── Excerpt

Draw Close: A Conversation with Poet Alisha Kaplan

Alisha Kaplan’s award-winning debut poetry collection, Qorbanot, uses the book of Leviticus as a jumping off point to explore the concept of sacrificial offerings in ancient and modern times. Throughout the collection, there is evidence of a deep engagement with Orthodox Judaism, even as the speaker wrestles with faith and observance. The poems – paired with beautiful original art by Tobi Aaron Kahn – reimagine traditional prayers, texts, and customs in innovative, provocative ways. 

In her conversation with poet Rachel Morgenstern-Clarren, Kaplan discusses what inspired her to write Qorbanot, how her identification with animals relates to her grandparents’ experiences during the Holocaust, and the way that working at her family’s farm in Toronto has helped her reconnect to the power of ritual. 

Rachel Morgenstern-Clarren: Tell me about why you chose to translate qorbanot as “offerings” instead of “sacrifices.” How do those words differ to you in terms of the relationship between the speaker and God/the speaker and the community/the speaker and the natural world?

Alisha Kaplan: The word “sacrifice” has a connotation of loss, and that isn’t what I wanted to focus on or how I understand the ancient sacrificial offerings in Leviticus that inspired my poems. Qorban (the singular of qorbanot), the Hebrew word for sacrificial offering, literally means “that which draws close.” It is inherently relational. And so I see the act of offering as a way to create or strengthen a relationship, whether that is with God, an individual, community, or nature. The biblical sacrificial offerings often involved all of these: after the bringing of a peace offering, there would be a joyous communal meal using whatever was left of the animal. This created a sacred relationship among offerer, God, and community, having all fed on the same life, as well as a renewed appreciation for the gifts of the natural world.

────

## What needs to be done
Pick up the interview with poet Alisha Kaplan after its final sentence and continue it.

── Extracted data

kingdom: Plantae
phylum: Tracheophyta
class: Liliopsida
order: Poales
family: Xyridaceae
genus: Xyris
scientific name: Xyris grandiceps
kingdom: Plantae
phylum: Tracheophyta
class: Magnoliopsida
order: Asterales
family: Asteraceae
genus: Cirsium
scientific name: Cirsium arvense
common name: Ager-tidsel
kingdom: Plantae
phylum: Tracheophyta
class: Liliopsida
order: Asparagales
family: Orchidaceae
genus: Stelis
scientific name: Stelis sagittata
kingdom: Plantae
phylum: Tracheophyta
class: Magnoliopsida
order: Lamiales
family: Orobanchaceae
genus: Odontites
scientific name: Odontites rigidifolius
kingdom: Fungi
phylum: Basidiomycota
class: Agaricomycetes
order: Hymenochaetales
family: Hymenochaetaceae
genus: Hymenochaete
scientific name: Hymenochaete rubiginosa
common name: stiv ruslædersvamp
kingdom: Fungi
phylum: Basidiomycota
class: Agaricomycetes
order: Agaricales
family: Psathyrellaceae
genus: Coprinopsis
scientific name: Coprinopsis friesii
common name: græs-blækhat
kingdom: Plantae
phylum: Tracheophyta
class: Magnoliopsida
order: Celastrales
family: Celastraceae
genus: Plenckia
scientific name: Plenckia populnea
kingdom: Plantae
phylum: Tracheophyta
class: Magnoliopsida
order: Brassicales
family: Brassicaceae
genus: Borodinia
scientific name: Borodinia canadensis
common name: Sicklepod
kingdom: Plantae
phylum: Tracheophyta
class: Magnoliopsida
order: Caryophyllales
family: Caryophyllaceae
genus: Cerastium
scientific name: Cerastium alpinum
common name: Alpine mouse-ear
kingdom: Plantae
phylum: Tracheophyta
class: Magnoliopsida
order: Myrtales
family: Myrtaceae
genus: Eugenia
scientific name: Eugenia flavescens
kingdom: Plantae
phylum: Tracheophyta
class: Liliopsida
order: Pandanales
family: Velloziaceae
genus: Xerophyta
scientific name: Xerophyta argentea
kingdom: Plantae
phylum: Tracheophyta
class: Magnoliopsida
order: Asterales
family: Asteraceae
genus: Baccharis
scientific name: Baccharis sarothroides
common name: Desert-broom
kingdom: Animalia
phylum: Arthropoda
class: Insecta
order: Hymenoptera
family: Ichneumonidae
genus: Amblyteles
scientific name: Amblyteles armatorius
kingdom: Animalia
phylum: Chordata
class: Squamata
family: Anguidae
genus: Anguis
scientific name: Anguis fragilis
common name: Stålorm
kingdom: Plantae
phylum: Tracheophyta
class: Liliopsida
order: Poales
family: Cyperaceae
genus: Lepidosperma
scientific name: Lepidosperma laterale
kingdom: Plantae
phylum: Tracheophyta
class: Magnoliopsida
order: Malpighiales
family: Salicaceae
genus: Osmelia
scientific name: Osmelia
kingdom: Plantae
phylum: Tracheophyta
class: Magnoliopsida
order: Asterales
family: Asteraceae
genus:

────

## The output
Your second question makes me aware of the journey the poems took from beginning to end. The first part of the book contains a lot of guilt, shame, and anger towards God that I had held onto for years from my Orthodox religious upbringing. But as I kept writing, I let go of that negative, reactionary response and instead took a more creative and grounded approach to worship. I found my favorite definition of religion (aside from its patriarchal language) in the Encyclopedia Britannica: “Religion is man’s relation to that which he regards as sacred or holy.” In my poems, I redirect that relationship, manifested in the offering and its smoke, from rising up towards the heavens, and instead send it down to the earth, the people on it, and myself. 

RMC: What is it about Leviticus that intrigues you and how did it influence the poems in Qorbanot

AK: While working on a poem about menstruation, I returned to Leviticus, which details Jewish laws of purity and impurity, and which I hadn’t read in years. I found myself mesmerized by the classifications of sacrificial offerings that fill its pages, and how detailed, obsessive, gory, and visceral the descriptions are. There was something about the spices and burning fat that fascinated me, so different from the highly intellectual, prayer-centered Judaism that I grew up practicing.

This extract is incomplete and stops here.